AI Bias: Good intentions can lead to nasty results
AI isn’t magic. Whatever “good judgment” it appears to have is either pattern recognition or safety nets built into it by the people who programmed it, because AI is not a person, it’s a pattern-finding thing-labeler. When you build an AI solution, always remember that if it passes your launch tests, you’ll get what you asked for, not what you hoped you were asking for. AI systems are made entirely out of patterns in the examples we feed them and they optimize for the behaviors we tell them to optimize for.
AI is not a person, it’s a pattern-finding thing-labeler.
So don’t be surprised when the system uses the patterns sitting right there in your data. Even if you tried your best to hide them…

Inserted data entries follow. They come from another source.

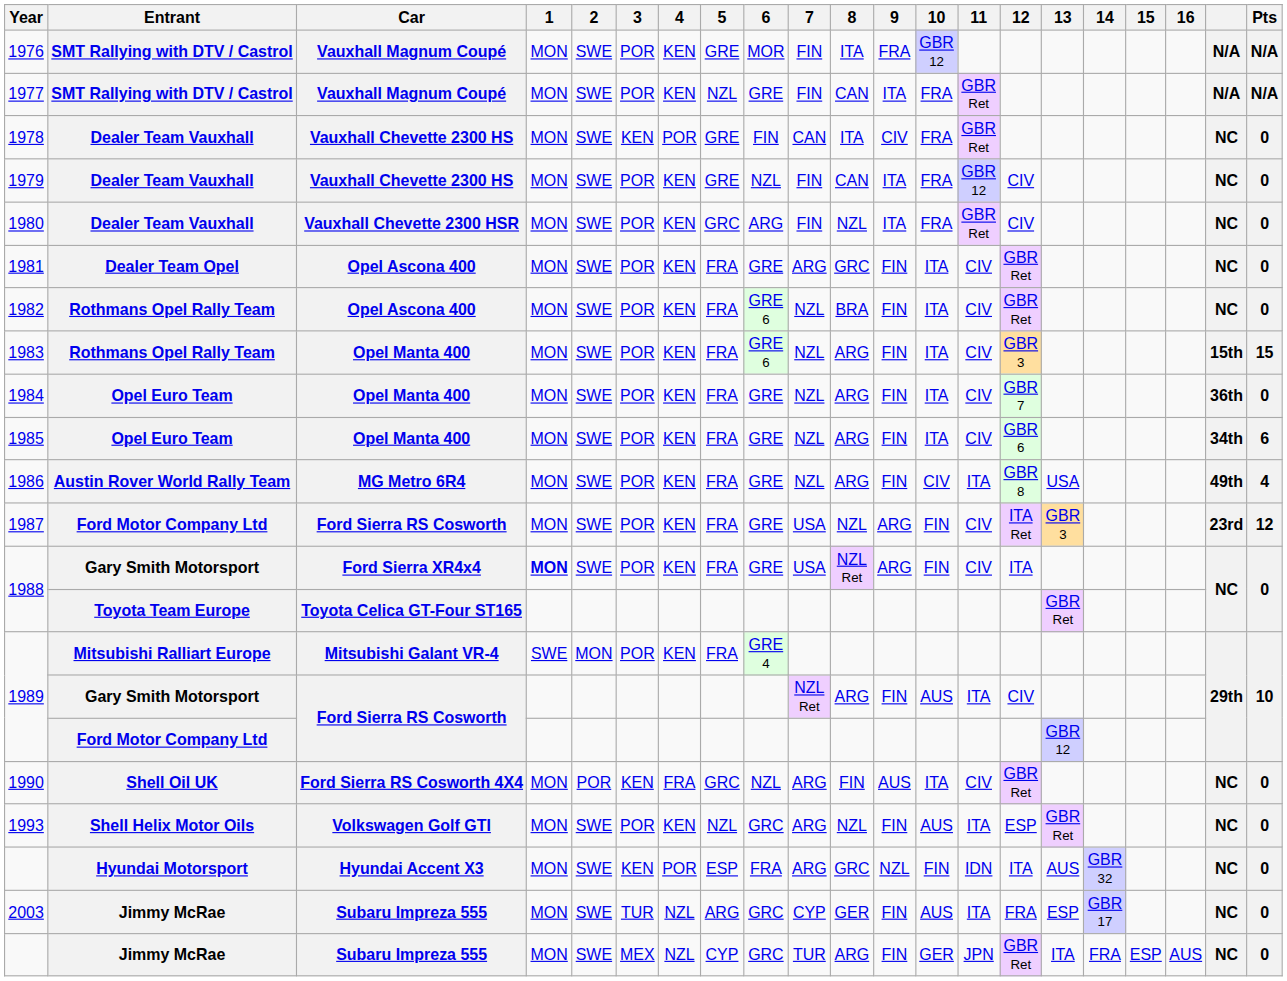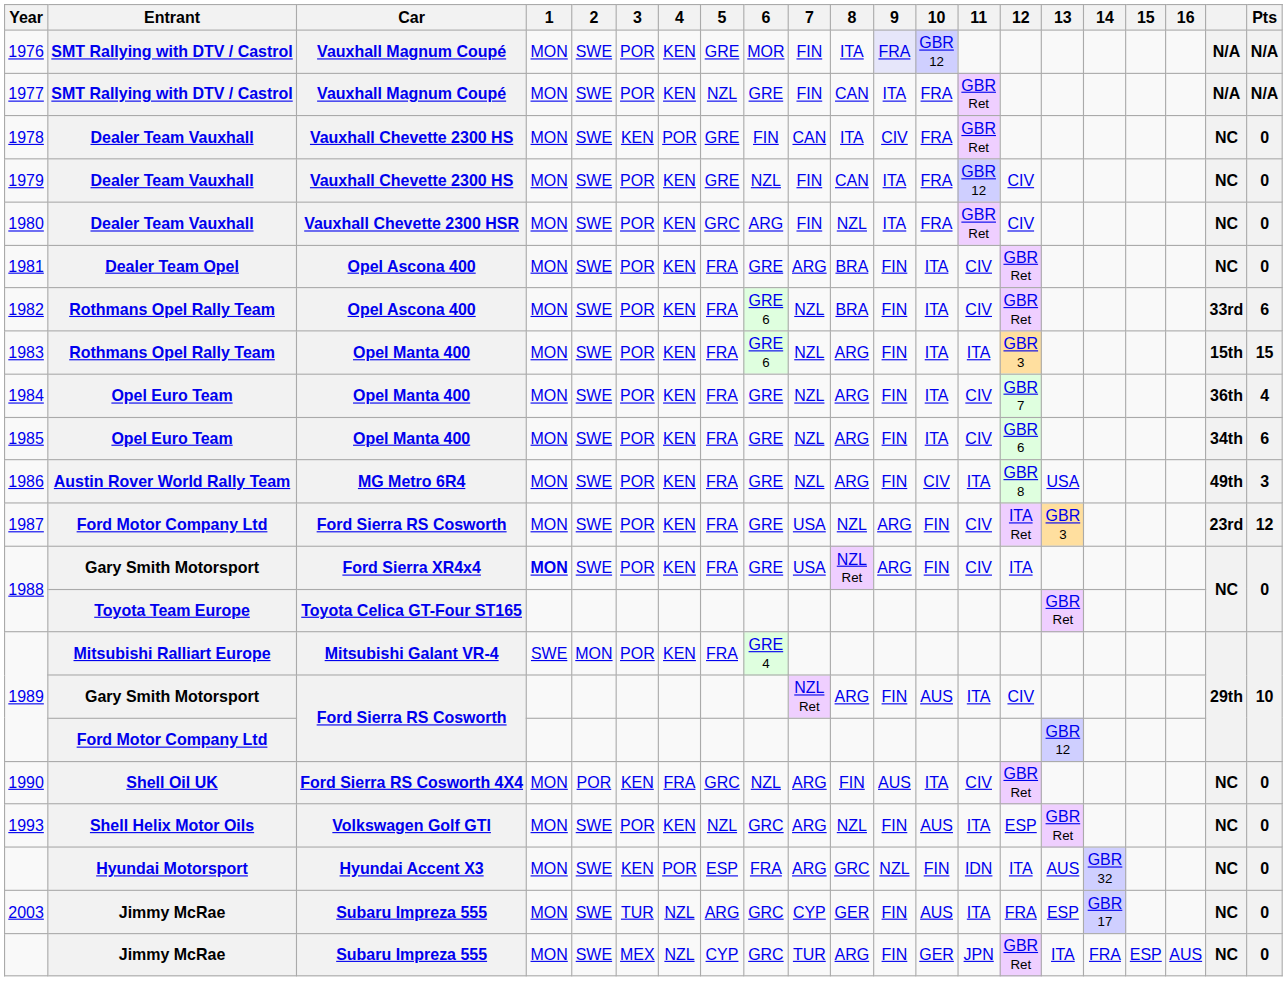1976 | 9: no background -> lavender background
1981 | 8: GRC -> BRA
1982 | column 20: NC -> 33rd
1982 | Pts: 0 -> 6
1983 | 11: CIV -> ITA
1984 | Pts: 0 -> 4
1986 | Pts: 4 -> 3
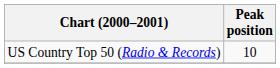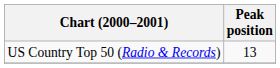US Country Top 50 (Radio & Records) | Peak position: 10 -> 13
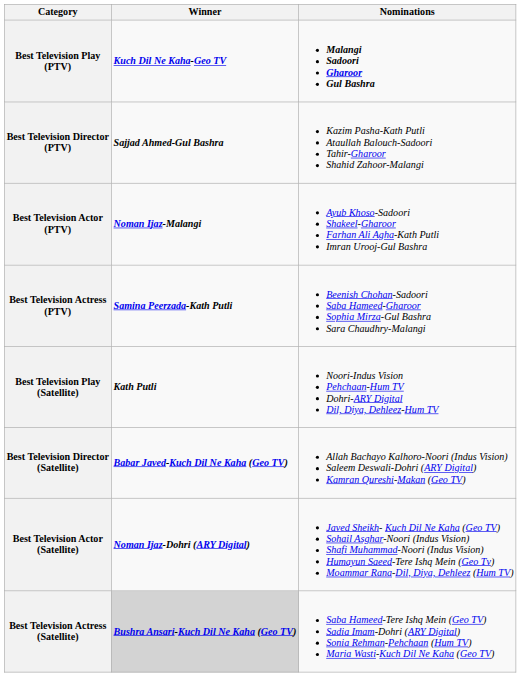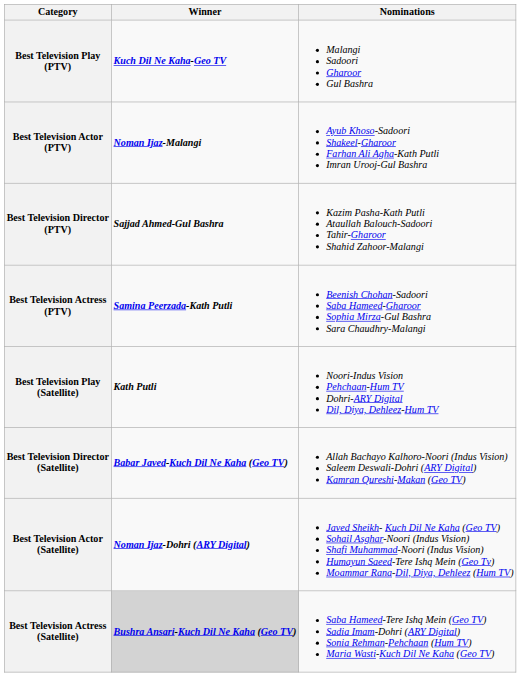Best Television Play (PTV) | Nominations: bold -> normal
rows swapped: Best Television Director (PTV) <-> Best Television Actor (PTV)
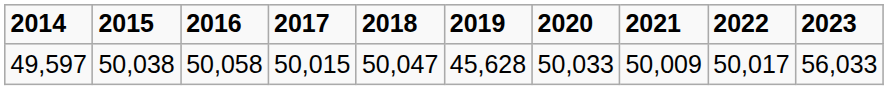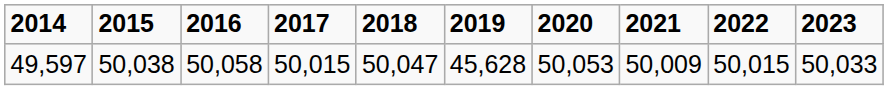49,597 | 2020: 50,033 -> 50,053
49,597 | 2022: 50,017 -> 50,015
49,597 | 2023: 56,033 -> 50,033
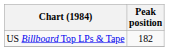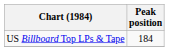US Billboard Top LPs & Tape | Peak position: 182 -> 184
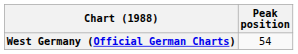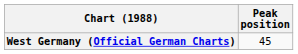West Germany (Official German Charts) | Peak position: 54 -> 45
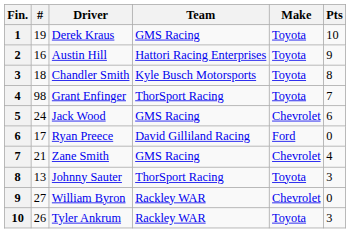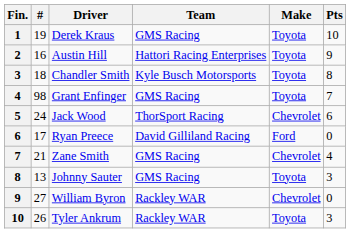Grant Enfinger | Team: ThorSport Racing -> GMS Racing
Jack Wood | Team: GMS Racing -> ThorSport Racing
Johnny Sauter | Team: ThorSport Racing -> GMS Racing
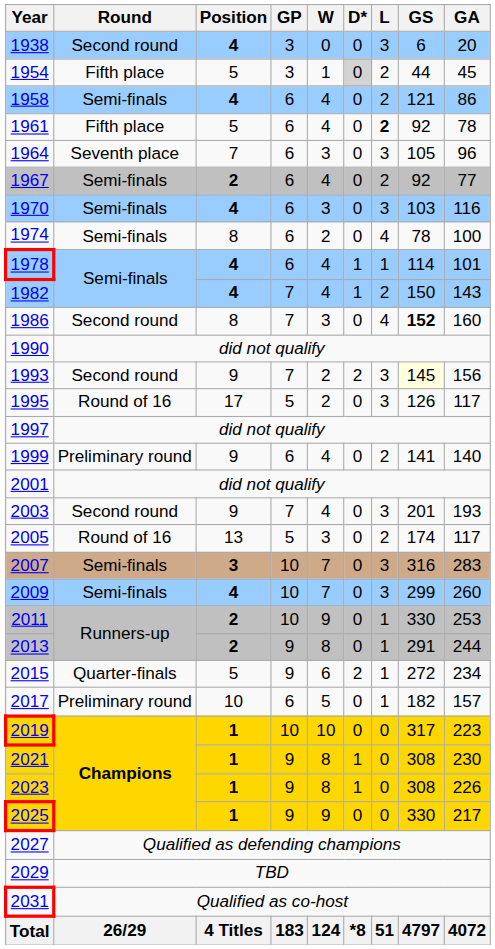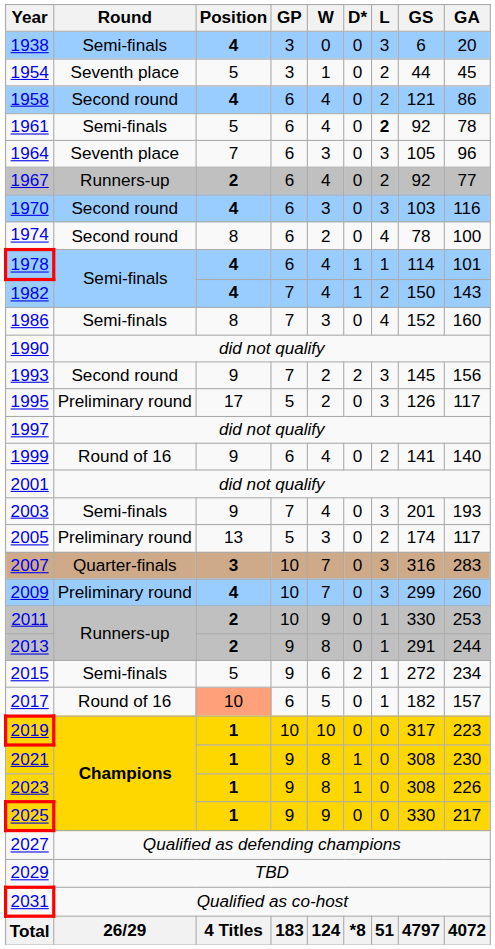1938 | Round: Second round -> Semi-finals
1954 | Round: Fifth place -> Seventh place
1954 | D*: lightgrey background -> no background
1958 | Round: Semi-finals -> Second round
1961 | Round: Fifth place -> Semi-finals
1967 | Round: Semi-finals -> Runners-up
1970 | Round: Semi-finals -> Second round
1974 | Round: Semi-finals -> Second round
1986 | Round: Second round -> Semi-finals
1986 | GS: bold -> normal
1993 | GS: lightyellow background -> no background
1995 | Round: Round of 16 -> Preliminary round
1999 | Round: Preliminary round -> Round of 16
2003 | Round: Second round -> Semi-finals
2005 | Round: Round of 16 -> Preliminary round
2007 | Round: Semi-finals -> Quarter-finals
2009 | Round: Semi-finals -> Preliminary round
2015 | Round: Quarter-finals -> Semi-finals
2017 | Round: Preliminary round -> Round of 16
2017 | Position: no background -> lightsalmon background
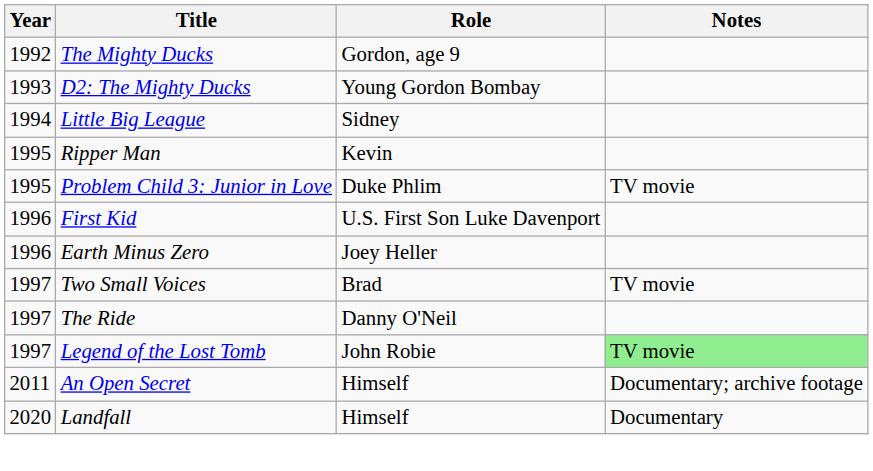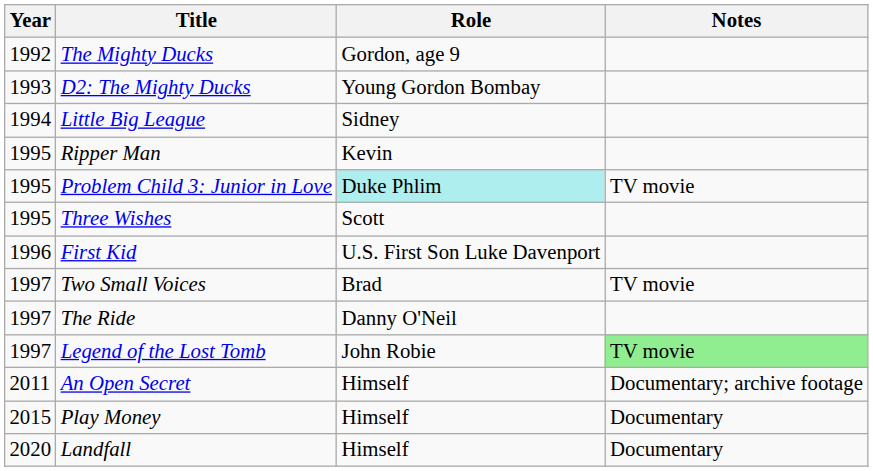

Policy layers and reliability
If you care about AI safety, you’ll insist that every AI-based system should have policy layers built on top of it. Think of policy layers as the AI version of human etiquette.
Policy layers are the AI equivalent to human etiquette.
I happen to be aware of some very pungent words across several languages, but you don’t hear me uttering them in public. That’s not because they fail to occur to me. It’s because I’m filtering myself. Society has taught me good(ish) manners. Luckily for all of us there’s an equivalent fix for AI… that’s exactly what policy layers are. A policy layer is a separate layer of logic that sits on top of the ML/AI system. It’s a must-have AI safety net that checks the output, filters it, and determines what to do with it.
In my previous article, policy layers (and Batman) were the heroes of a discussion centered on AI system reliability. They’re a simple first line of defense between you and foreseeable errors… and they come with the added bonus of being easy enough to modify (without breaking or retraining a complex system!) to give you relatively quick reaction times in the face of mistakes you didn’t see coming.